O Tribunal do Júri de Ceilândia condenou, nesta quinta-feira (2/6), Sidney Mota Arouche a 37 anos e 11 meses de prisão por tentativa de feminicídio. Ele atacou a companheira a golpes de faca, em via pública no Setor QNP de Ceilândia, em outubro de 2024. O júri popular acolheu integralmente a tese de que o crime foi cometido no contexto de violência doméstica e familiar contra a mulher.

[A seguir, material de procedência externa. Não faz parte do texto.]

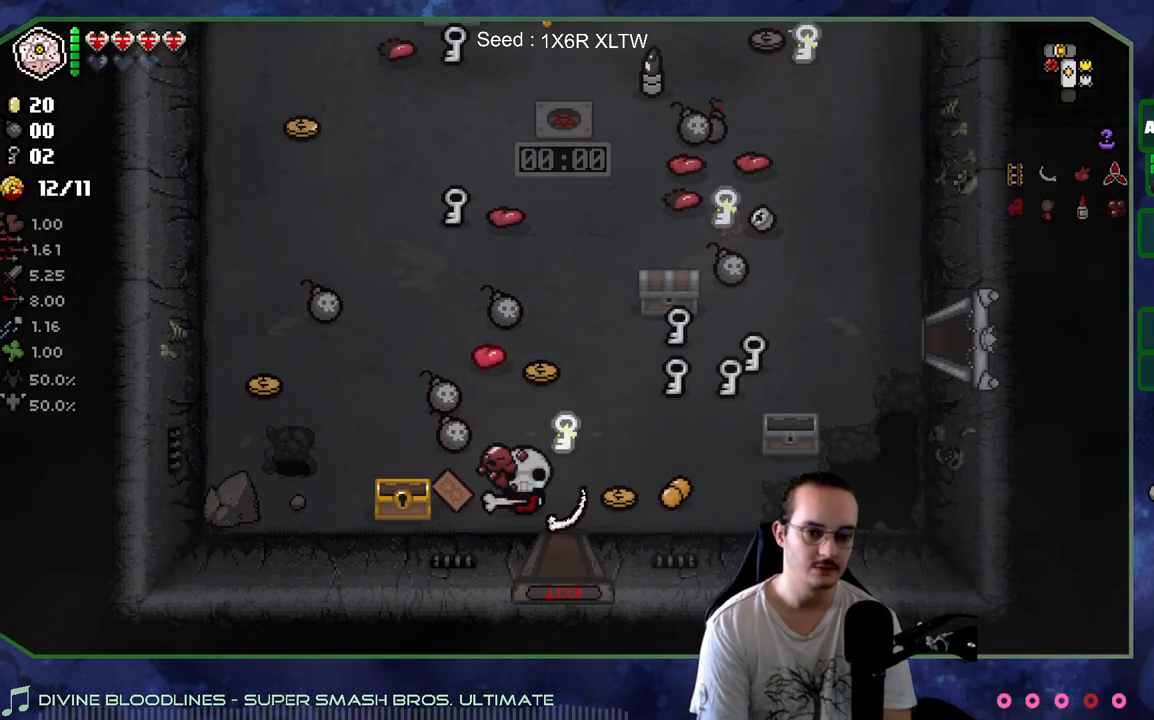
{"buttons": ["L2"], "left_stick": "up-right", "right_stick": "center", "events": [[167, "left_stick", "up"], [217, "left_stick", "up-right"], [450, "L2", "down"]]}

Conforme o depoimento da vítima prestado à Justiça, ela e o agressor viviam em união estável há 14 anos e estavam em situação de rua. No dia do crime, após passarem o dia com os três filhos menores e deixá-los com a madrinha, o casal retornou ao local onde pernoitava e passou a consumir bebidas alcoólicas. Após uma discussão, da qual a mulher relatou não se recordar o motivo exato, o homem sacou repentinamente uma faca.

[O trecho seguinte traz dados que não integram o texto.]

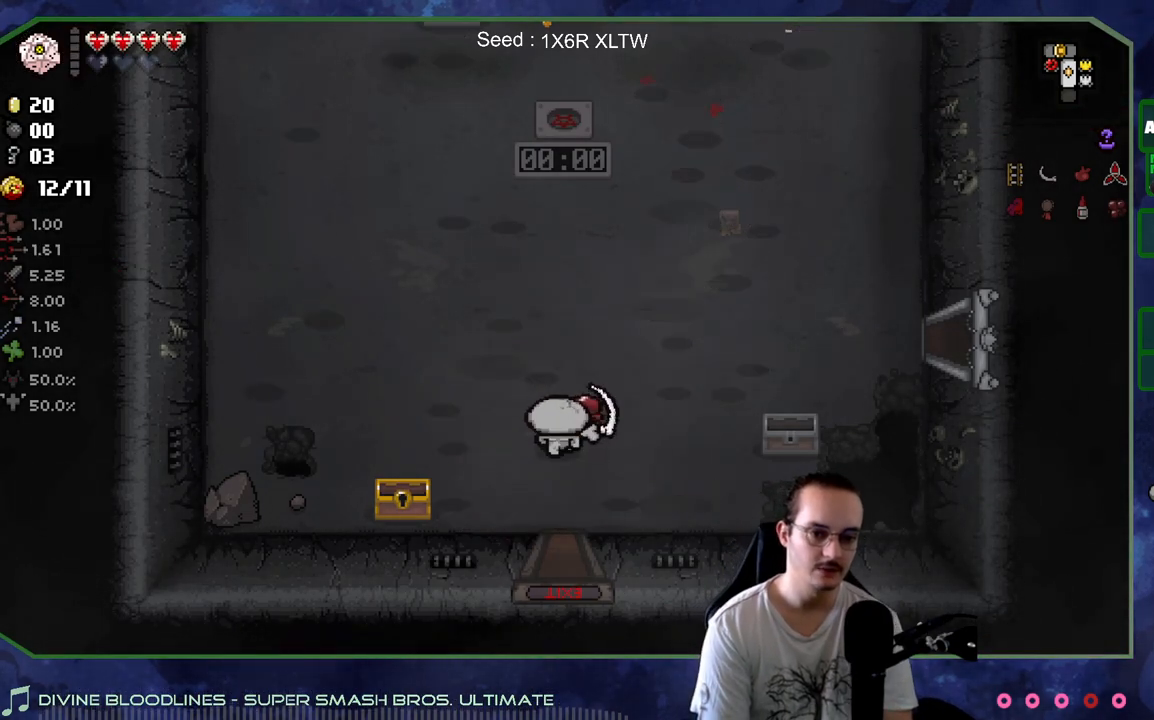
{"buttons": [], "left_stick": "center", "right_stick": "center", "events": [[100, "L2", "up"], [117, "left_stick", "center"]]}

Ao perceber a arma, a vítima tentou correr, mas foi perseguida em via pública e atingida por três golpes no abdômen. Ela desmaiou logo após o ataque e foi socorrida por uma ambulância do Samu, acionada por testemunhas, vindo a acordar somente no hospital após passar por um procedimento cirúrgico de emergência.
Patamar máximo
Na fixação da pena, o juiz presidente do júri aplicou o patamar máximo de aumento de pena pelo emprego de recurso que dificultou a defesa da vítima. O magistrado esclareceu que o ataque aconteceu logo após a mulher acordar, momento em que a lentidão natural do despertar reduziu drasticamente sua capacidade de reação.

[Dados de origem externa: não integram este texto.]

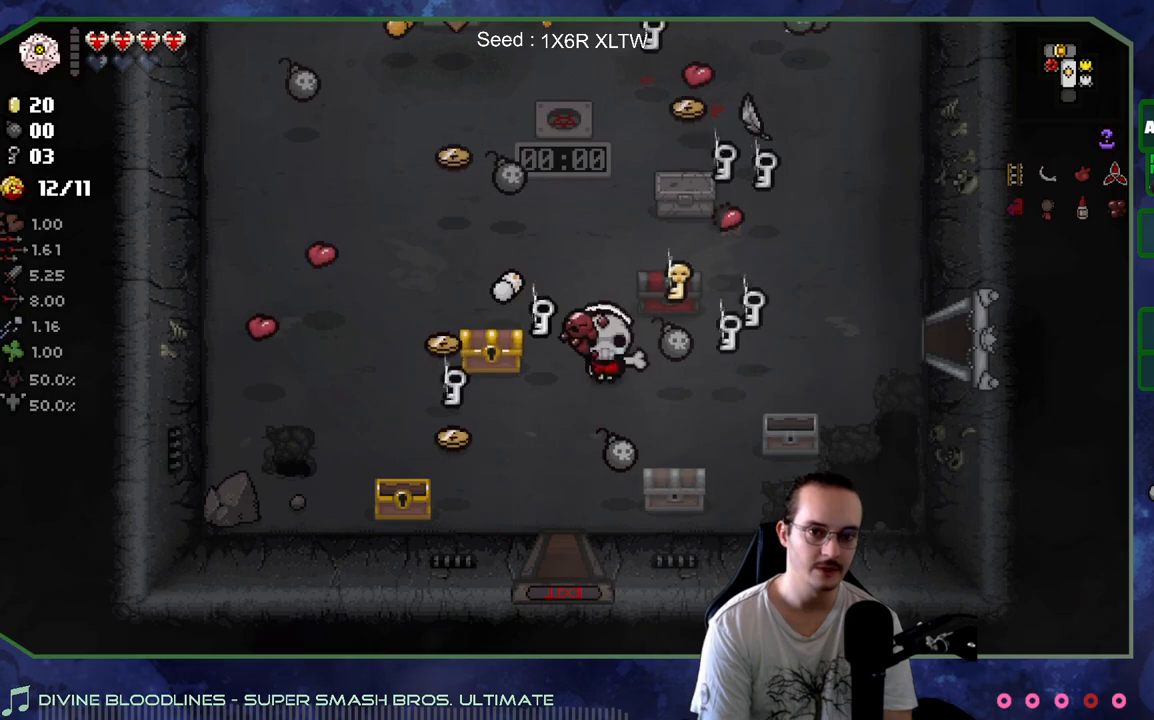
{"buttons": [], "left_stick": "center", "right_stick": "center", "events": []}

O local da agressão também foi usado para aumentar o rigor da punição. Diferente de casos comuns de violência doméstica que se dão dentro das residências, o réu optou por cometer o atentado no meio da rua, expondo a vítima a um vexame público. As graves sequelas deixadas na vítima motivaram o juiz a aplicar a redução pela tentativa no mínimo legal previsto em lei (de apenas um terço). A mulher precisou ficar internada em estado grave no hospital por mais de três meses, desenvolveu uma hérnia e, devido às lesões sofridas, passou a depender do uso definitivo de uma bolsa de colostomia.
O histórico de Sidney pesou contra ele no julgamento. Ficou comprovado que ele possui uma condenação anterior por latrocínio (roubo seguido de morte) e cumpre pena por este crime, além de testemunhas terem relatado um comportamento agressivo recorrente ao longo de todo o relacionamento com a companheira.
Ao encerrar a sessão, o magistrado determinou o cumprimento da pena em regime inicial fechado, decretou a execução imediata da sentença e negou ao condenado o direito de recorrer da decisão em liberdade.